(SUPPLIED ENTRIES)
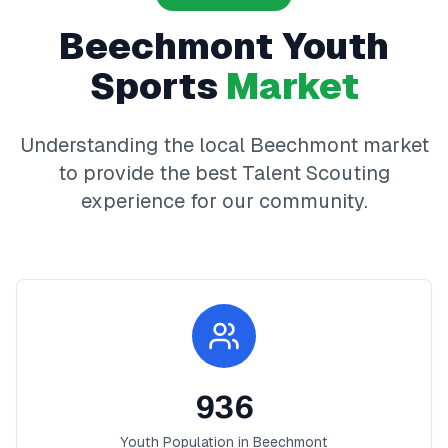
Beechmont
Youth
Sports
Market
Understanding the local
Beechmont
market
to provide the best
Talent Scouting
experience for our community.
936
Youth Population in
Beechmont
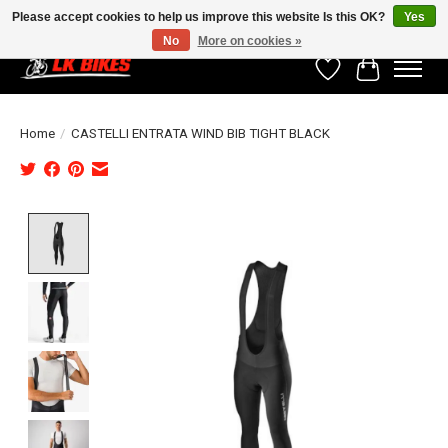
Please accept cookies to help us improve this website Is this OK?
Yes
No
More on cookies »
Wishlist
Cart
Home
/
CASTELLI ENTRATA WIND BIB TIGHT BLACK
Product image slideshow Items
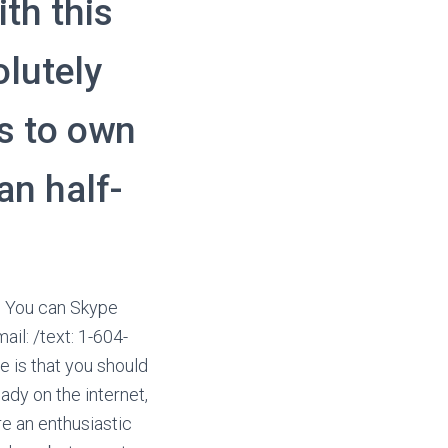
th this
olutely
ls to own
an half-
n. You can Skype
il: /text: 1-604-
 is that you should
lady on the internet,
e an enthusiastic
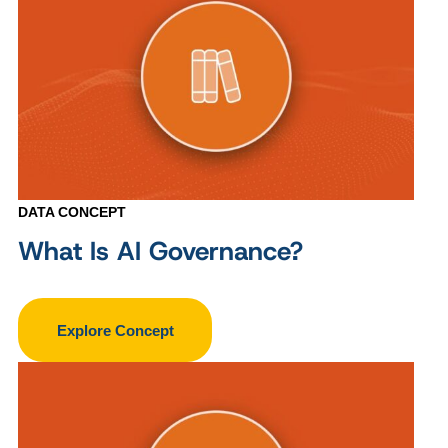
DATA CONCEPT
What Is AI Governance?
Explore Concept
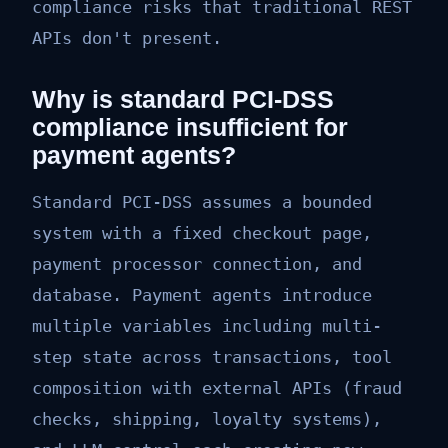
compliance risks that traditional REST
APIs don't present.
Why is standard PCI-DSS
compliance insufficient for
payment agents?
Standard PCI-DSS assumes a bounded
system with a fixed checkout page,
payment processor connection, and
database. Payment agents introduce
multiple variables including multi-
step state across transactions, tool
composition with external APIs (fraud
checks, shipping, loyalty systems),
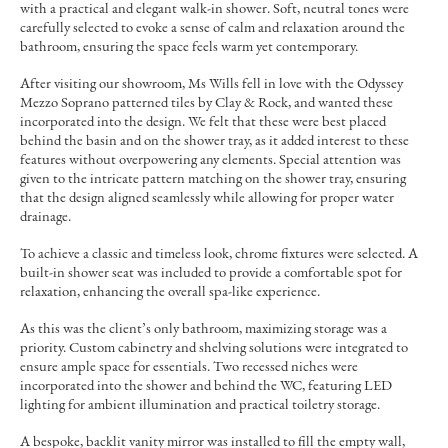
with a practical and elegant walk-in shower. Soft, neutral tones were
carefully selected to evoke a sense of calm and relaxation around the
bathroom, ensuring the space feels warm yet contemporary.
After visiting our showroom, Ms Wills fell in love with the Odyssey
Mezzo Soprano patterned tiles by Clay & Rock, and wanted these
incorporated into the design. We felt that these were best placed
behind the basin and on the shower tray, as it added interest to these
features without overpowering any elements. Special attention was
given to the intricate pattern matching on the shower tray, ensuring
that the design aligned seamlessly while allowing for proper water
drainage.
To achieve a classic and timeless look, chrome fixtures were selected. A
built-in shower seat was included to provide a comfortable spot for
relaxation, enhancing the overall spa-like experience.
As this was the client’s only bathroom, maximizing storage was a
priority. Custom cabinetry and shelving solutions were integrated to
ensure ample space for essentials. Two recessed niches were
incorporated into the shower and behind the WC, featuring LED
lighting for ambient illumination and practical toiletry storage.
A bespoke, backlit vanity mirror was installed to fill the empty wall,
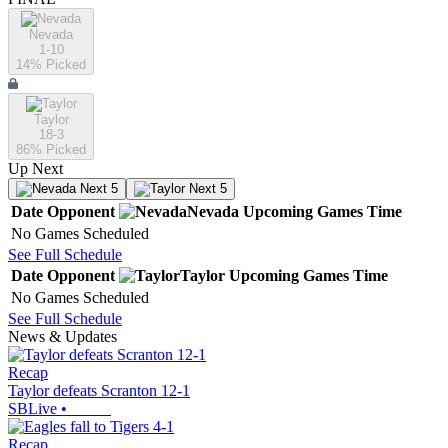
Nevada
1-10
14
% Picked
Taylor
18-3
86
% Picked
Up Next
Next 5
Next 5
Date
Opponent
Nevada
Upcoming
Games
Time
No Games Scheduled
See Full Schedule
Date
Opponent
Taylor
Upcoming
Games
Time
No Games Scheduled
See Full Schedule
News & Updates
Recap
Taylor defeats Scranton 12-1
SBLive
•
Recap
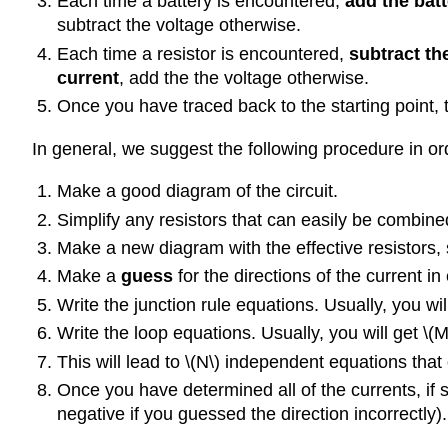
Each time a battery is encountered,
add the batt
subtract the voltage otherwise.
Each time a resistor is encountered,
subtract the
current
, add the the voltage otherwise.
Once you have traced back to the starting point, 
In general, we suggest the following procedure in ord
Make a good diagram of the circuit.
Simplify any resistors that can easily be combined i
Make a new diagram with the effective resistors, 
Make a
guess
for the directions of the current i
Write the junction rule equations. Usually, you wil
Write the loop equations. Usually, you will get
\(M
This will lead to
\(N\)
independent equations that 
Once you have determined all of the currents, if 
negative if you guessed the direction incorrectly).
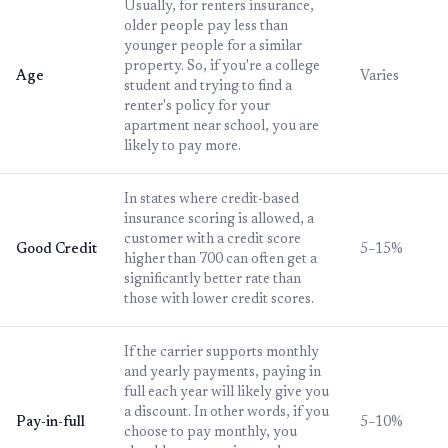
Usually, for renters insurance,
older people pay less than
younger people for a similar
property. So, if you're a college
Age
Varies
student and trying to find a
renter's policy for your
apartment near school, you are
likely to pay more.
In states where credit-based
insurance scoring is allowed, a
customer with a credit score
Good Credit
5–15%
higher than 700 can often get a
significantly better rate than
those with lower credit scores.
If the carrier supports monthly
and yearly payments, paying in
full each year will likely give you
a discount. In other words, if you
Pay-in-full
5–10%
choose to pay monthly, you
(End SUPPLIED ENTRIES)
Reproduce the data, changing each "shower tray" to "shower base" and keeping everything else the same. Omit the pictures from your answer.

Beechmont
Youth
Sports
Market
Understanding the local
Beechmont
market
to provide the best
Talent Scouting
experience for our community.
936
Youth Population in
Beechmont
Please accept cookies to help us improve this website Is this OK?
Yes
No
More on cookies »
Wishlist
Cart
Home
/
CASTELLI ENTRATA WIND BIB TIGHT BLACK
Product image slideshow Items
th this
olutely
ls to own
an half-
n. You can Skype
il: /text: 1-604-
 is that you should
lady on the internet,
e an enthusiastic
DATA CONCEPT
What Is AI Governance?
Explore Concept
compliance risks that traditional REST
APIs don't present.
Why is standard PCI-DSS
compliance insufficient for
payment agents?
Standard PCI-DSS assumes a bounded
system with a fixed checkout page,
payment processor connection, and
database. Payment agents introduce
multiple variables including multi-
step state across transactions, tool
composition with external APIs (fraud
checks, shipping, loyalty systems),
with a practical and elegant walk-in shower. Soft, neutral tones were
carefully selected to evoke a sense of calm and relaxation around the
bathroom, ensuring the space feels warm yet contemporary.
After visiting our showroom, Ms Wills fell in love with the Odyssey
Mezzo Soprano patterned tiles by Clay & Rock, and wanted these
incorporated into the design. We felt that these were best placed
behind the basin and on the shower base, as it added interest to these
features without overpowering any elements. Special attention was
given to the intricate pattern matching on the shower base, ensuring
that the design aligned seamlessly while allowing for proper water
drainage.
To achieve a classic and timeless look, chrome fixtures were selected. A
built-in shower seat was included to provide a comfortable spot for
relaxation, enhancing the overall spa-like experience.
As this was the client’s only bathroom, maximizing storage was a
priority. Custom cabinetry and shelving solutions were integrated to
ensure ample space for essentials. Two recessed niches were
incorporated into the shower and behind the WC, featuring LED
lighting for ambient illumination and practical toiletry storage.
A bespoke, backlit vanity mirror was installed to fill the empty wall,
Nevada
1-10
14
% Picked
Taylor
18-3
86
% Picked
Up Next
Next 5
Next 5
Date
Opponent
Nevada
Upcoming
Games
Time
No Games Scheduled
See Full Schedule
Date
Opponent
Taylor
Upcoming
Games
Time
No Games Scheduled
See Full Schedule
News & Updates
Recap
Taylor defeats Scranton 12-1
SBLive
•
Recap
Each time a battery is encountered,
add the batt
subtract the voltage otherwise.
Each time a resistor is encountered,
subtract the
current
, add the the voltage otherwise.
Once you have traced back to the starting point, 
In general, we suggest the following procedure in ord
Make a good diagram of the circuit.
Simplify any resistors that can easily be combined i
Make a new diagram with the effective resistors, 
Make a
guess
for the directions of the current i
Write the junction rule equations. Usually, you wil
Write the loop equations. Usually, you will get
\(M
This will lead to
\(N\)
independent equations that 
Once you have determined all of the currents, if 
negative if you guessed the direction incorrectly).
Usually, for renters insurance,
older people pay less than
younger people for a similar
property. So, if you're a college
Age
Varies
student and trying to find a
renter's policy for your
apartment near school, you are
likely to pay more.
In states where credit-based
insurance scoring is allowed, a
customer with a credit score
Good Credit
5–15%
higher than 700 can often get a
significantly better rate than
those with lower credit scores.
If the carrier supports monthly
and yearly payments, paying in
full each year will likely give you
a discount. In other words, if you
Pay-in-full
5–10%
choose to pay monthly, you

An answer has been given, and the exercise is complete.